### Source text
+ + + + + + +

- Origin: Minneapolis/St. Paul, MN, US
- Genres: Jazz
- Years active: 1999–present
- Website: jazzmn.org

= JazzMn Orchestra =

The JazzMN Orchestra is a 17-piece jazz ensemble and non-profit organization based in Minneapolis–Saint Paul with a mission to produce excellence and in the jazz art form through concerts and educational practices and in the process try to revitalize America's understanding of jazz. Its outreach program gives local students the opportunity to learn from and play alongside its musicians in concert. In order to this, JazzMN performs at several music festivals each year including the McNally Smith Winter Jazz Blast located at the McNally Smith College of Music.

==Band members==
The majority of its members have a background in music education.

+ + + + + + +

### Task brief
Please state how many pieces make up the ensemble, according to the JazzMN Orchestra article. The listing has no connection to the JazzMN Orchestra article.

### Information shown
+ + + + + + +

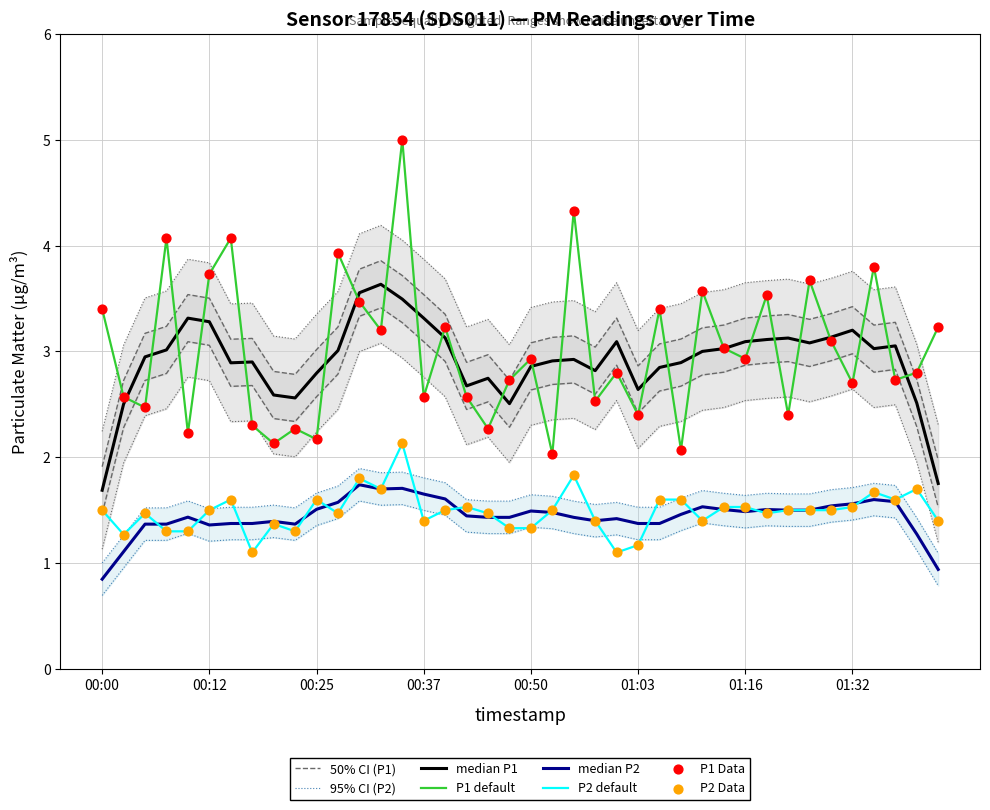

Is the value of P2 at 00:12 greater than the value of P1 at 01:27?

No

+ + + + + + +

### The answer
17 pieces.